──────── Exercise materials

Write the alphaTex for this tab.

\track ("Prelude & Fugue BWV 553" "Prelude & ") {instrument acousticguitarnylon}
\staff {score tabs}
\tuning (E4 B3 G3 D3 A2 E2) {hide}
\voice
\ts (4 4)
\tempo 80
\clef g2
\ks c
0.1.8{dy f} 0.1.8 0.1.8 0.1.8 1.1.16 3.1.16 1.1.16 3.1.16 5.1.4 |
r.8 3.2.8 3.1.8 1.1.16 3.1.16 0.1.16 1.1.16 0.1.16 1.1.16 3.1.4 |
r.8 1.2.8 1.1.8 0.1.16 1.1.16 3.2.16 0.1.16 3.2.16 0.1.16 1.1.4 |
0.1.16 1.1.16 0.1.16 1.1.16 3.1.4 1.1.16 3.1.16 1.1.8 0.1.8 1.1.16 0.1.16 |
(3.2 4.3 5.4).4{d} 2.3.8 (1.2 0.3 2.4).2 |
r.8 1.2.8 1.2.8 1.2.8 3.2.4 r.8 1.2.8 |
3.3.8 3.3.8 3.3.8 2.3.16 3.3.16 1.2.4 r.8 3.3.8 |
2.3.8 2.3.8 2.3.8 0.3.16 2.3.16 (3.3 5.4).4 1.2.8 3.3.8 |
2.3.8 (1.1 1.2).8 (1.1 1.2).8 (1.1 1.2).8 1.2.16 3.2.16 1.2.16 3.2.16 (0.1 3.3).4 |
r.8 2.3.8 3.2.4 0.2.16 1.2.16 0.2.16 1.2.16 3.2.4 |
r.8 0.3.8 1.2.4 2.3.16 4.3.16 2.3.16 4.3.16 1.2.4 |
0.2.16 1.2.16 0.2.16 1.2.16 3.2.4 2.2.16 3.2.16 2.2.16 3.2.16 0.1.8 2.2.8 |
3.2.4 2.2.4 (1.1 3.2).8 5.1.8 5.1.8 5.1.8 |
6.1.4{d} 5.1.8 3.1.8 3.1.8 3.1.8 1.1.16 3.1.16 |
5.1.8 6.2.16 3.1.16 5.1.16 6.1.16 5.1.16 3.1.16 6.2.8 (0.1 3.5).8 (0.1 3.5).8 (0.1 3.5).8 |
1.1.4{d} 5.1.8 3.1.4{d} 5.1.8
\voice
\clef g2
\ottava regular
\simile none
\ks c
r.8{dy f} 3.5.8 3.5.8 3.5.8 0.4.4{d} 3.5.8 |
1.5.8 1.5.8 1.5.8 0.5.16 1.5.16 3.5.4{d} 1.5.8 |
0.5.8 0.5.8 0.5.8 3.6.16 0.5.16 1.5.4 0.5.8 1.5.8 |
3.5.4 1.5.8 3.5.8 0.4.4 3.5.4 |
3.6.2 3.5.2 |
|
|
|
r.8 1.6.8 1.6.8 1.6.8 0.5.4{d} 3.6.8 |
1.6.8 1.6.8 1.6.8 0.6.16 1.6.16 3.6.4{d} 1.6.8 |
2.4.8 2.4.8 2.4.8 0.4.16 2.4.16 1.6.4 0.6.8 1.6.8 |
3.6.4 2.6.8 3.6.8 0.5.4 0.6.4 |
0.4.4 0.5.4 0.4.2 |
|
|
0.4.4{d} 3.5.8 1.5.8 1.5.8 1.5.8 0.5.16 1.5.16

────────────────

What is needed:
Can you quote all of the lines above, character for character, keeping the blank ones and the original line breaks?

Exercise response:
Write the alphaTex for this tab.

\track ("Prelude & Fugue BWV 553" "Prelude & ") {instrument acousticguitarnylon}
\staff {score tabs}
\tuning (E4 B3 G3 D3 A2 E2) {hide}
\voice
\ts (4 4)
\tempo 80
\clef g2
\ks c
0.1.8{dy f} 0.1.8 0.1.8 0.1.8 1.1.16 3.1.16 1.1.16 3.1.16 5.1.4 |
r.8 3.2.8 3.1.8 1.1.16 3.1.16 0.1.16 1.1.16 0.1.16 1.1.16 3.1.4 |
r.8 1.2.8 1.1.8 0.1.16 1.1.16 3.2.16 0.1.16 3.2.16 0.1.16 1.1.4 |
0.1.16 1.1.16 0.1.16 1.1.16 3.1.4 1.1.16 3.1.16 1.1.8 0.1.8 1.1.16 0.1.16 |
(3.2 4.3 5.4).4{d} 2.3.8 (1.2 0.3 2.4).2 |
r.8 1.2.8 1.2.8 1.2.8 3.2.4 r.8 1.2.8 |
3.3.8 3.3.8 3.3.8 2.3.16 3.3.16 1.2.4 r.8 3.3.8 |
2.3.8 2.3.8 2.3.8 0.3.16 2.3.16 (3.3 5.4).4 1.2.8 3.3.8 |
2.3.8 (1.1 1.2).8 (1.1 1.2).8 (1.1 1.2).8 1.2.16 3.2.16 1.2.16 3.2.16 (0.1 3.3).4 |
r.8 2.3.8 3.2.4 0.2.16 1.2.16 0.2.16 1.2.16 3.2.4 |
r.8 0.3.8 1.2.4 2.3.16 4.3.16 2.3.16 4.3.16 1.2.4 |
0.2.16 1.2.16 0.2.16 1.2.16 3.2.4 2.2.16 3.2.16 2.2.16 3.2.16 0.1.8 2.2.8 |
3.2.4 2.2.4 (1.1 3.2).8 5.1.8 5.1.8 5.1.8 |
6.1.4{d} 5.1.8 3.1.8 3.1.8 3.1.8 1.1.16 3.1.16 |
5.1.8 6.2.16 3.1.16 5.1.16 6.1.16 5.1.16 3.1.16 6.2.8 (0.1 3.5).8 (0.1 3.5).8 (0.1 3.5).8 |
1.1.4{d} 5.1.8 3.1.4{d} 5.1.8
\voice
\clef g2
\ottava regular
\simile none
\ks c
r.8{dy f} 3.5.8 3.5.8 3.5.8 0.4.4{d} 3.5.8 |
1.5.8 1.5.8 1.5.8 0.5.16 1.5.16 3.5.4{d} 1.5.8 |
0.5.8 0.5.8 0.5.8 3.6.16 0.5.16 1.5.4 0.5.8 1.5.8 |
3.5.4 1.5.8 3.5.8 0.4.4 3.5.4 |
3.6.2 3.5.2 |
|
|
|
r.8 1.6.8 1.6.8 1.6.8 0.5.4{d} 3.6.8 |
1.6.8 1.6.8 1.6.8 0.6.16 1.6.16 3.6.4{d} 1.6.8 |
2.4.8 2.4.8 2.4.8 0.4.16 2.4.16 1.6.4 0.6.8 1.6.8 |
3.6.4 2.6.8 3.6.8 0.5.4 0.6.4 |
0.4.4 0.5.4 0.4.2 |
|
|
0.4.4{d} 3.5.8 1.5.8 1.5.8 1.5.8 0.5.16 1.5.16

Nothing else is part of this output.